Publishers seek answers
Publishing executives interviewed for this piece expressed concern about how their content is being used by AI chatbots, but asked not to be named publicly. That’s largely because they have more questions than answers at this point, and say they’re largely in the dark as to how their business could be affected.
Meanwhile, publishing trade groups are raising concerns on behalf of their members. “Unless there’s a specific agreement in place, there’s just really no revenue coming back to news publications. And it is highly problematic for our industry,” Danielle Coffey, executive vice president and general counsel at News Media Alliance told Wired.
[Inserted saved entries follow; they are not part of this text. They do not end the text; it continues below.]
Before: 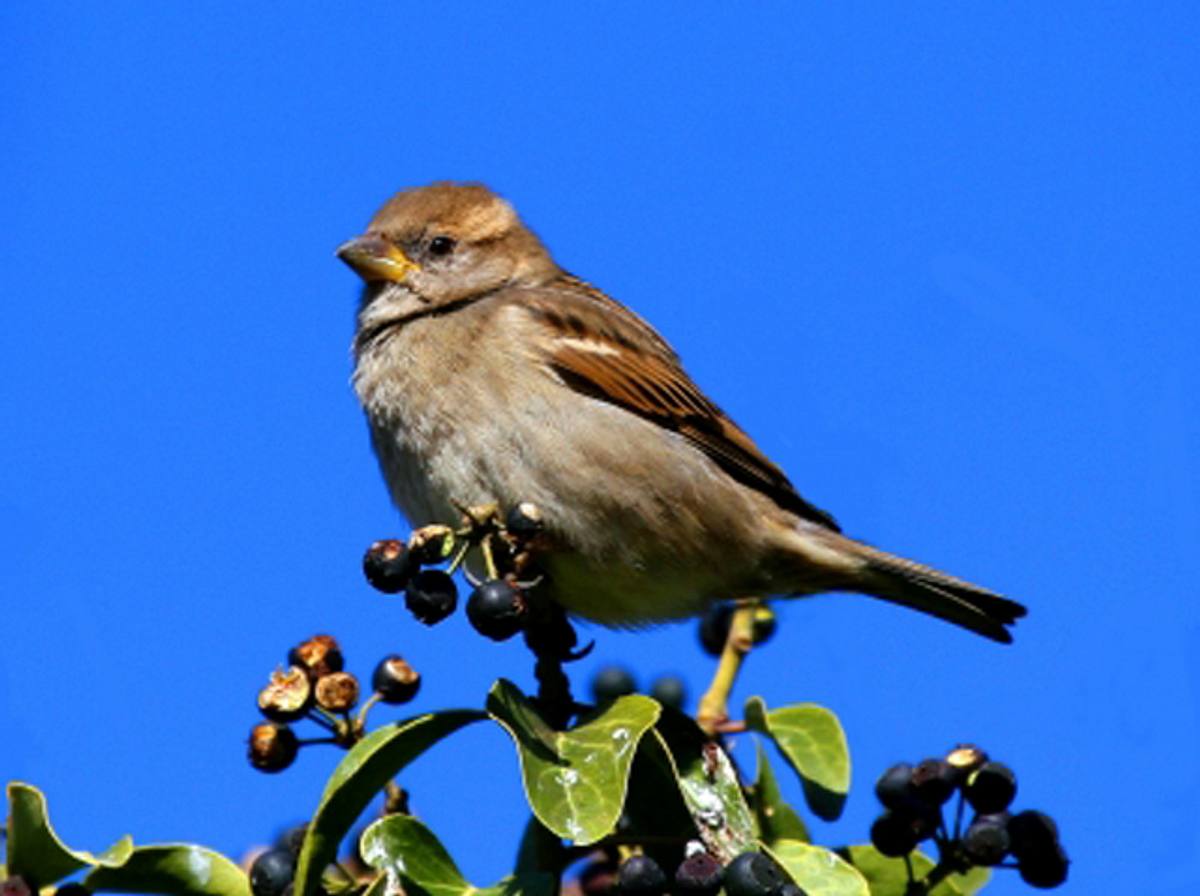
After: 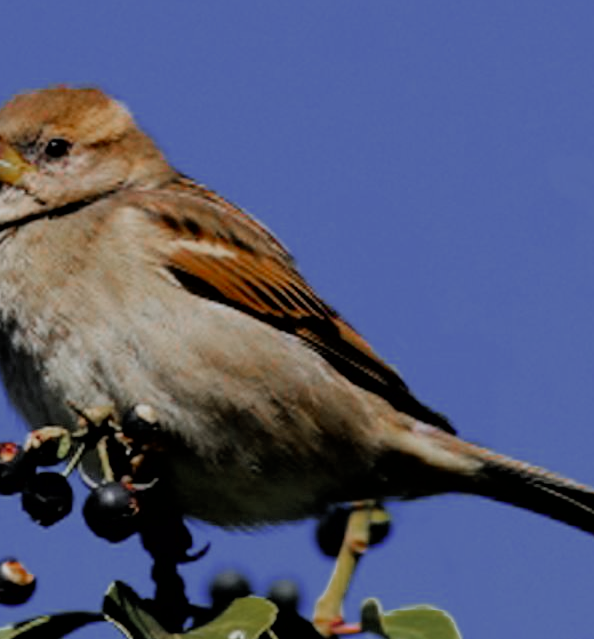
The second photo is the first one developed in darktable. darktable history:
filmic rgb: black relative exposure -6.15 EV, white relative exposure 6.96 EV, hardness 2.23, color science v6 (2022)
color zones: curves: ch0 [(0, 0.48) (0.209, 0.398) (0.305, 0.332) (0.429, 0.493) (0.571, 0.5) (0.714, 0.5) (0.857, 0.5) (1, 0.48)]; ch1 [(0, 0.736) (0.143, 0.625) (0.225, 0.371) (0.429, 0.256) (0.571, 0.241) (0.714, 0.213) (0.857, 0.48) (1, 0.736)]; ch2 [(0, 0.448) (0.143, 0.498) (0.286, 0.5) (0.429, 0.5) (0.571, 0.5) (0.714, 0.5) (0.857, 0.5) (1, 0.448)]
crop: left 32.075%, top 10.976%, right 18.355%, bottom 17.596%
Publishers said they now intend to seek answers from Google, Microsoft, and operators of other AI chatbot services before evaluating how to proceed. Depending on how those companies intend to use their content, some publishers said they would consider controlling access to it much more closely – particularly to information that’s intended for paying subscribers only.
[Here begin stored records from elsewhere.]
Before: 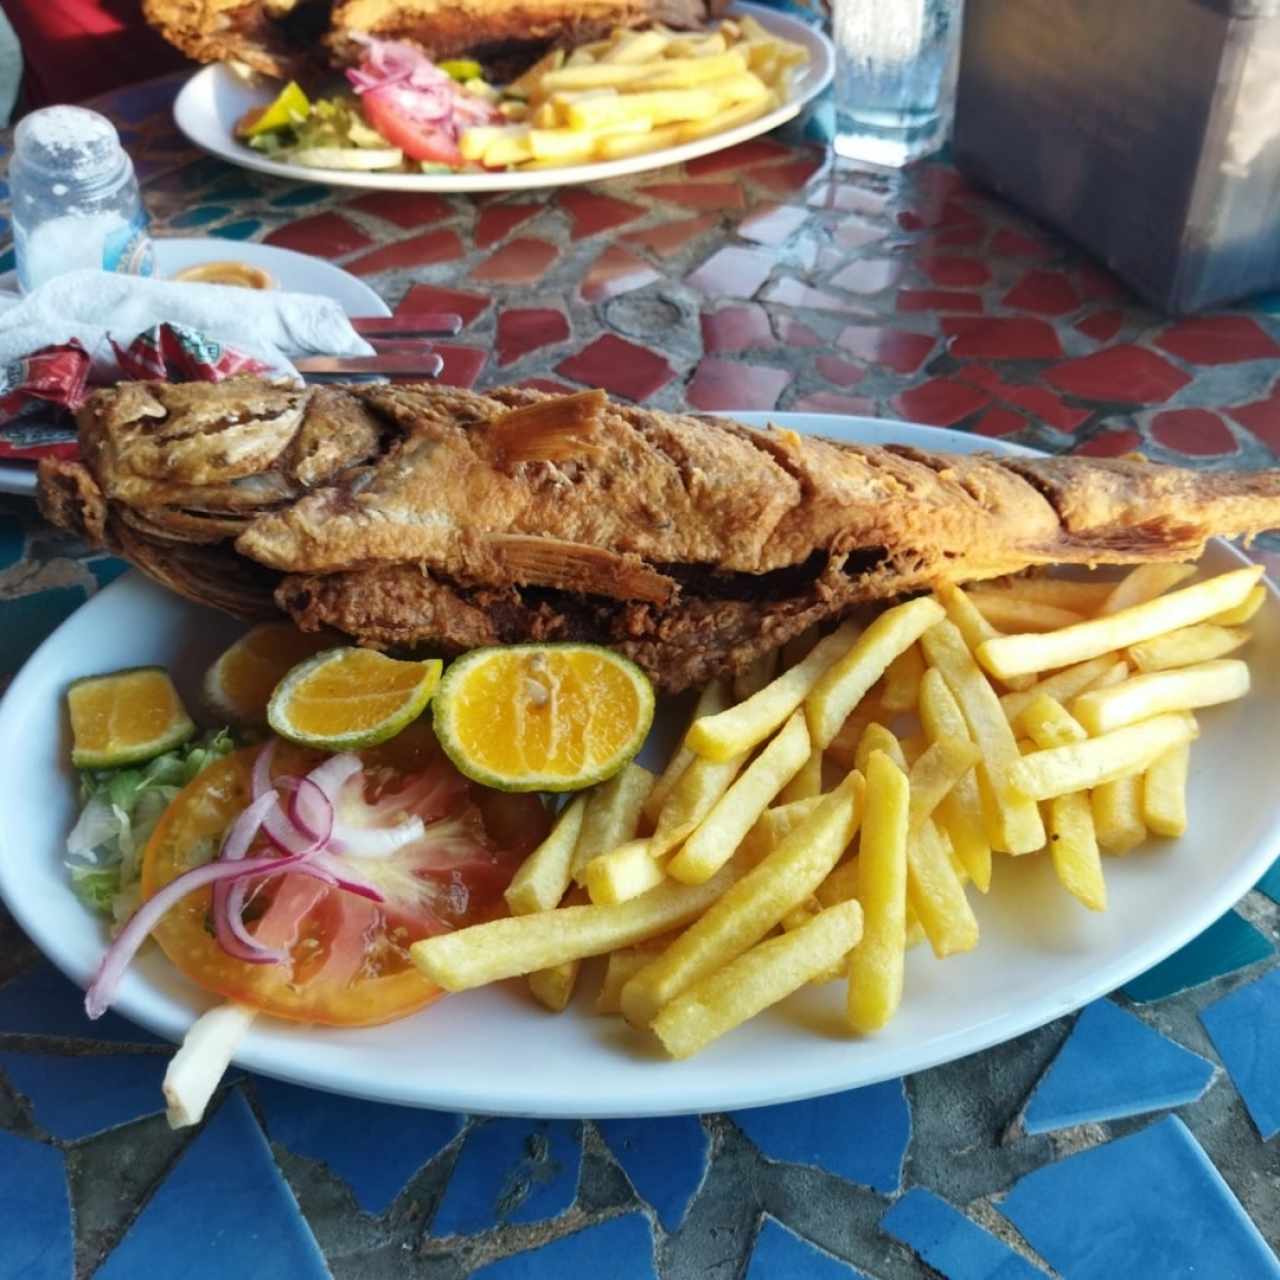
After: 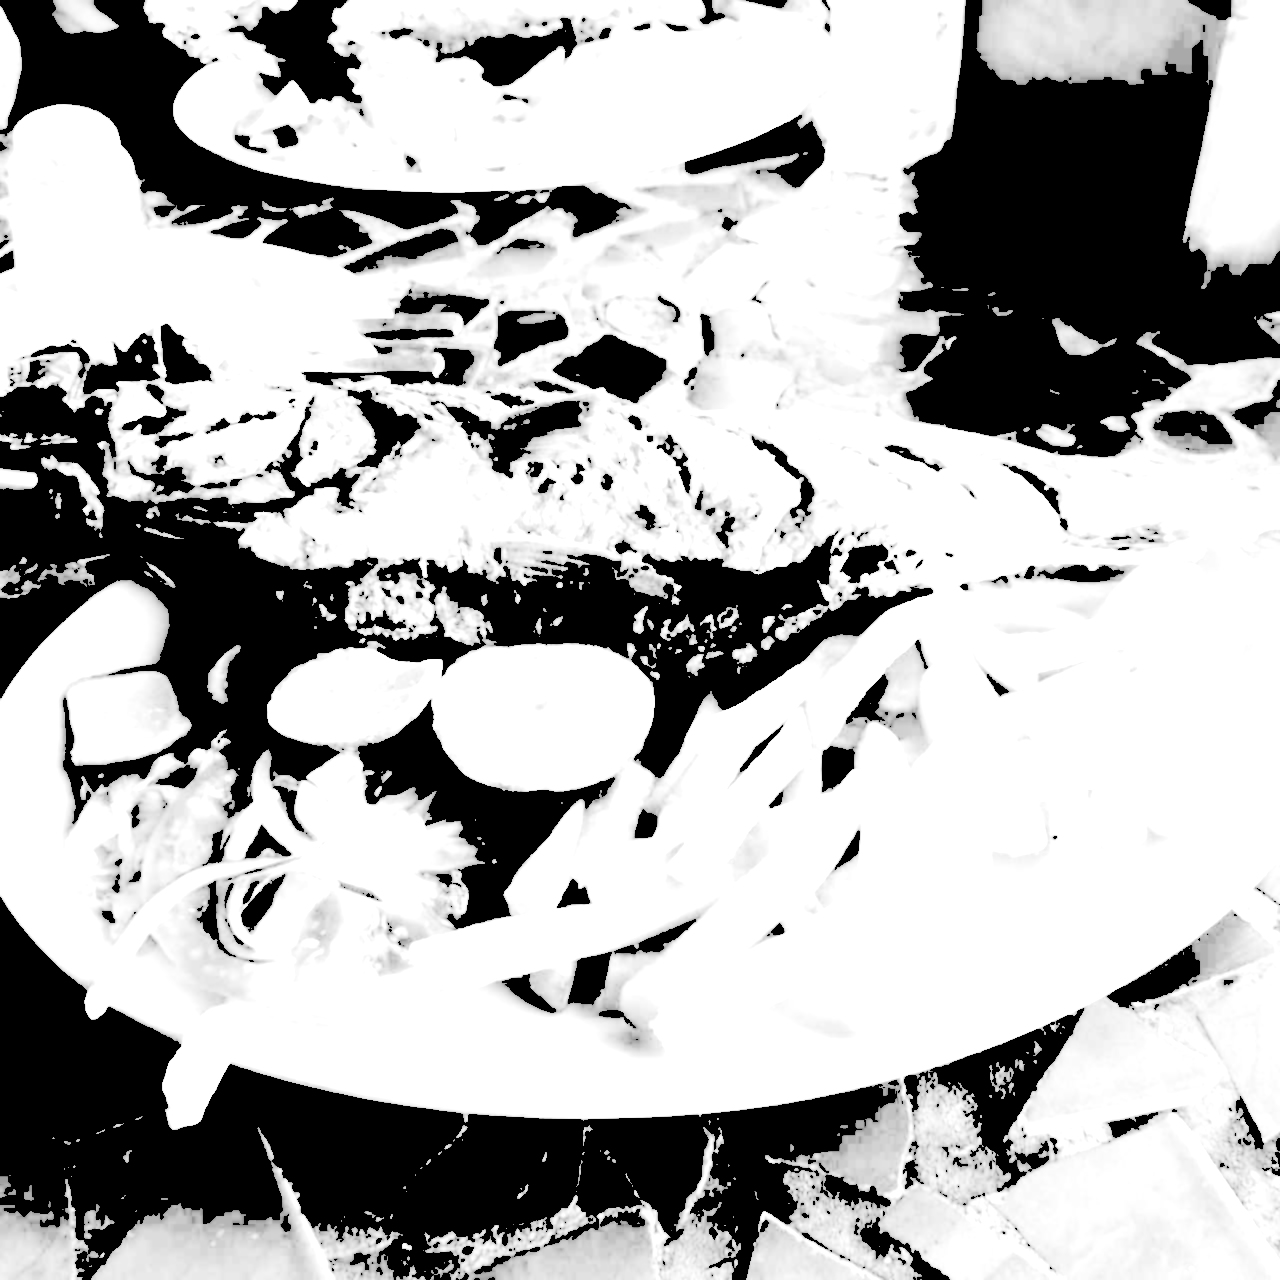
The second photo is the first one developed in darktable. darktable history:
levels: levels [0.246, 0.246, 0.506]
lowpass: radius 0.76, contrast 1.56, saturation 0, unbound 0
white balance: red 0.967, blue 1.119, emerald 0.756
Others are taking a more defiant stance. Australian satire website The Chaser quipped last week that it was putting up a paywall specifically to prevent its content from becoming training material for AI chatbots. “One thing we don’t have to do is feed these learning machines our content for free,” the site’s editor wrote in a post explaining the decision.
Most publishers are unlikely to take as drastic action. Chatbot operators will still want access to publishers’ content, and will most likely appease publishers by continuing to drive traffic to their sites in some capacity.
In an interview with The Verge, Microsoft CEO Satya Nadella acknowledged that publishers would likely attempt to limit Bing’s access to their content if Microsoft ceases sending traffic to their sites. “Our bots are not going to be allowed to crawl if we are not driving traffic,” he said.
For now, publishers are left seeking answers and say they expect greater transparency from Microsoft, Google and other chatbot operators in the weeks ahead.